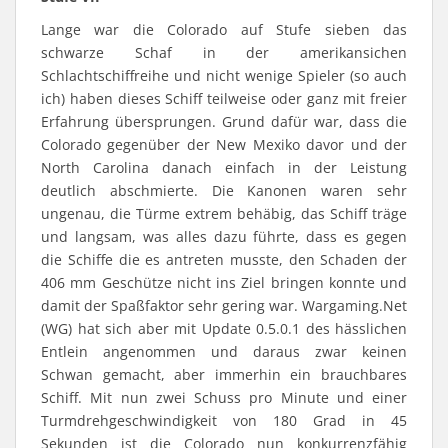
Lange war die Colorado auf Stufe sieben das
schwarze Schaf in der amerikansichen
Schlachtschiffreihe und nicht wenige Spieler (so auch
ich) haben dieses Schiff teilweise oder ganz mit freier
Erfahrung übersprungen. Grund dafür war, dass die
Colorado gegenüber der New Mexiko davor und der
North Carolina danach einfach in der Leistung
deutlich abschmierte. Die Kanonen waren sehr
ungenau, die Türme extrem behäbig, das Schiff träge
und langsam, was alles dazu führte, dass es gegen
die Schiffe die es antreten musste, den Schaden der
406 mm Geschütze nicht ins Ziel bringen konnte und
damit der Spaßfaktor sehr gering war. Wargaming.Net
(WG) hat sich aber mit Update 0.5.0.1 des hässlichen
Entlein angenommen und daraus zwar keinen
Schwan gemacht, aber immerhin ein brauchbares
Schiff. Mit nun zwei Schuss pro Minute und einer
Turmdrehgeschwindigkeit von 180 Grad in 45
Sekunden ist die Colorado nun konkurrenzfähig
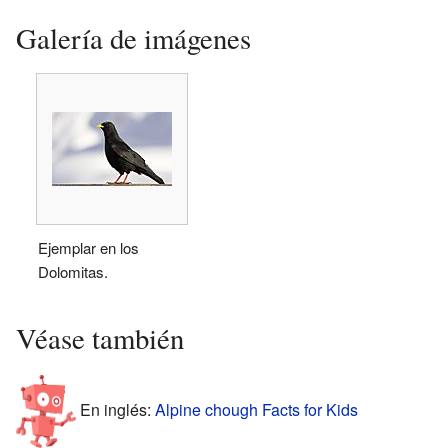
Galería de imágenes
Ejemplar en los
Dolomitas.
Véase también
En inglés:
Alpine chough Facts for Kids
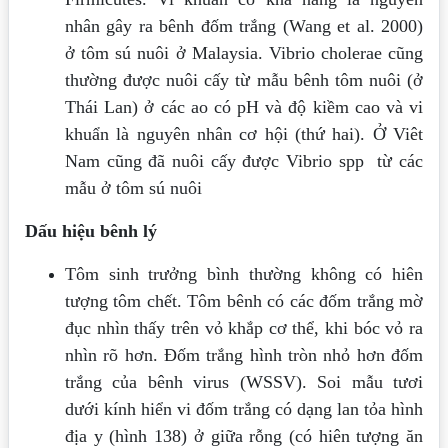
nhân gây ra bênh đốm trắng (Wang et al. 2000)
ở tôm sú nuôi ở Malaysia. Vibrio cholerae cũng
thường được nuôi cấy từ mẫu bênh tôm nuôi (ở
Thái Lan) ở các ao có pH và độ kiềm cao và vi
khuẩn là nguyên nhân cơ hội (thứ hai). Ở Viêt
Nam cũng đã nuôi cấy được Vibrio spp từ các
mẫu ở tôm sú nuôi
Dấu hiệu bênh lý
Tôm sinh trưởng bình thường không có hiên
tượng tôm chết. Tôm bênh có các đốm trắng mờ
đục nhìn thấy trên vỏ khắp cơ thể, khi bóc vỏ ra
nhìn rõ hơn. Đốm trắng hình tròn nhỏ hơn đốm
trắng của bênh virus (WSSV). Soi mẫu tươi
dưới kính hiển vi đốm trắng có dạng lan tỏa hình
địa y (hình 138) ở giữa rỗng (có hiên tượng ăn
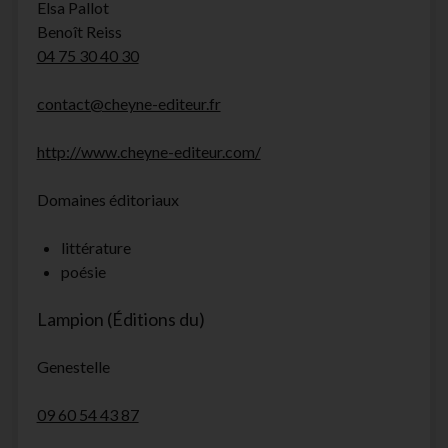
Elsa Pallot
Benoît Reiss
04 75 30 40 30
contact@cheyne-editeur.fr
http://www.cheyne-editeur.com/
Domaines éditoriaux
littérature
poésie
Lampion (Éditions du)
Genestelle
09 60 54 43 87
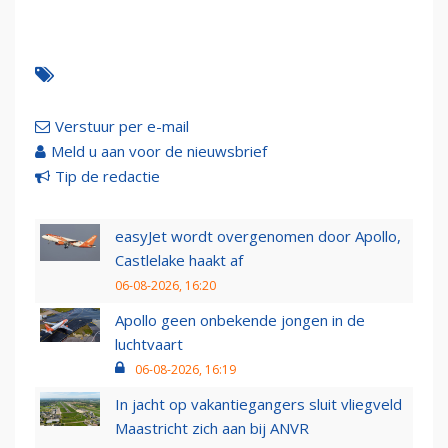
Verstuur per e-mail
Meld u aan voor de nieuwsbrief
Tip de redactie
easyJet wordt overgenomen door Apollo,
Castlelake haakt af
06-08-2026, 16:20
Apollo geen onbekende jongen in de
luchtvaart
06-08-2026, 16:19
In jacht op vakantiegangers sluit vliegveld
Maastricht zich aan bij ANVR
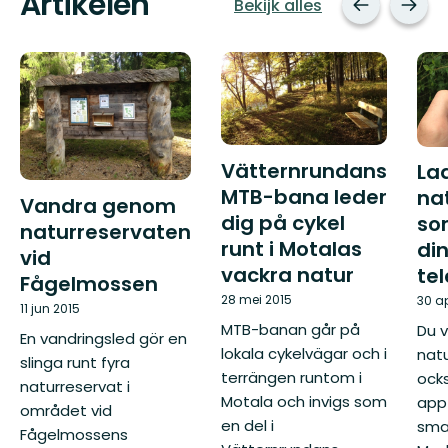
Artikelen
Bekijk alles
Vätternrundans
La
MTB-bana leder
na
Vandra genom
dig på cykel
som
naturreservaten
runt i Motalas
di
vid
vackra natur
te
Fågelmossen
28 mei 2015
30 a
11 jun 2015
MTB-banan går på
Du v
En vandringsled gör en
lokala cykelvägar och i
nat
slinga runt fyra
terrängen runtom i
ock
naturreservat i
Motala och invigs som
app 
området vid
en del i
sma
Fågelmossens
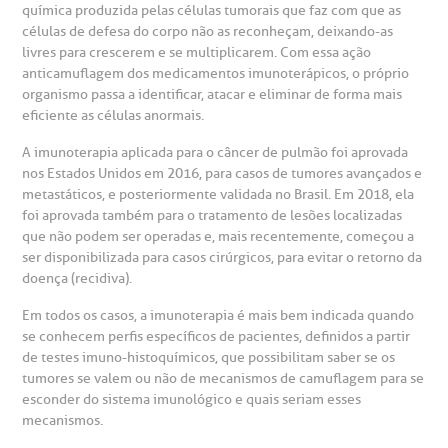
Endereço:
química produzida pelas células tumorais que faz com que as
statuto social da BP
ronto-socorro
UVIDORIA:
células de defesa do corpo não as reconheçam, deixando-as
Rua Maestro Cardim, 769
livres para crescerem e se multiplicarem. Com essa ação
utras especialidades
Telemedicina BP
ouvidoria@bp.org.br
anticamuflagem dos medicamentos imunoterápicos, o próprio
CEP: 01323-001 | Bela Vista
overnança corporativa
olicitação de cópia de prontuário médico
organismo passa a identificar, atacar e eliminar de forma mais
São Paulo - SP
eficiente as células anormais.
Fale Conosco
mpacto social
olicitação de orçamento particular
A imunoterapia aplicada para o câncer de pulmão foi aprovada
nos Estados Unidos em 2016, para casos de tumores avançados e
Teleinterconsulta
BP Mirante
metastáticos, e posteriormente validada no Brasil. Em 2018, ela
mprensa
olicitação de veracidade de atestado
foi aprovada também para o tratamento de lesões localizadas
que não podem ser operadas e, mais recentemente, começou a
ser disponibilizada para casos cirúrgicos, para evitar o retorno da
otícias
ronto atendimento
doença (recidiva).
Centro de Doenças Autoimunes
Em todos os casos, a imunoterapia é mais bem indicada quando
ustentabilidade
onveniências
se conhecem perfis específicos de pacientes, definidos a partir
de testes imuno-histoquímicos, que possibilitam saber se os
Saiba mais
obre a BP
nternação/Cirurgia
tumores se valem ou não de mecanismos de camuflagem para se
esconder do sistema imunológico e quais seriam esses
mecanismos.
rabalhe Conosco
stacionamento
Endereço:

__________________________________________________

**WHAT THE TASK REQUIRES**
Please copy out from the data above, without any picture, exactly the lines running from the one that holds "(WG) hat sich" through the one that holds "contact@cheyne-editeur.fr", and nothing beyond them.

**REPLY TO THE EXERCISE**
(WG) hat sich aber mit Update 0.5.0.1 des hässlichen
Entlein angenommen und daraus zwar keinen
Schwan gemacht, aber immerhin ein brauchbares
Schiff. Mit nun zwei Schuss pro Minute und einer
Turmdrehgeschwindigkeit von 180 Grad in 45
Sekunden ist die Colorado nun konkurrenzfähig
Galería de imágenes
Ejemplar en los
Dolomitas.
Véase también
En inglés:
Alpine chough Facts for Kids
nhân gây ra bênh đốm trắng (Wang et al. 2000)
ở tôm sú nuôi ở Malaysia. Vibrio cholerae cũng
thường được nuôi cấy từ mẫu bênh tôm nuôi (ở
Thái Lan) ở các ao có pH và độ kiềm cao và vi
khuẩn là nguyên nhân cơ hội (thứ hai). Ở Viêt
Nam cũng đã nuôi cấy được Vibrio spp từ các
mẫu ở tôm sú nuôi
Dấu hiệu bênh lý
Tôm sinh trưởng bình thường không có hiên
tượng tôm chết. Tôm bênh có các đốm trắng mờ
đục nhìn thấy trên vỏ khắp cơ thể, khi bóc vỏ ra
nhìn rõ hơn. Đốm trắng hình tròn nhỏ hơn đốm
trắng của bênh virus (WSSV). Soi mẫu tươi
dưới kính hiển vi đốm trắng có dạng lan tỏa hình
địa y (hình 138) ở giữa rỗng (có hiên tượng ăn
Elsa Pallot
Benoît Reiss
04 75 30 40 30
contact@cheyne-editeur.fr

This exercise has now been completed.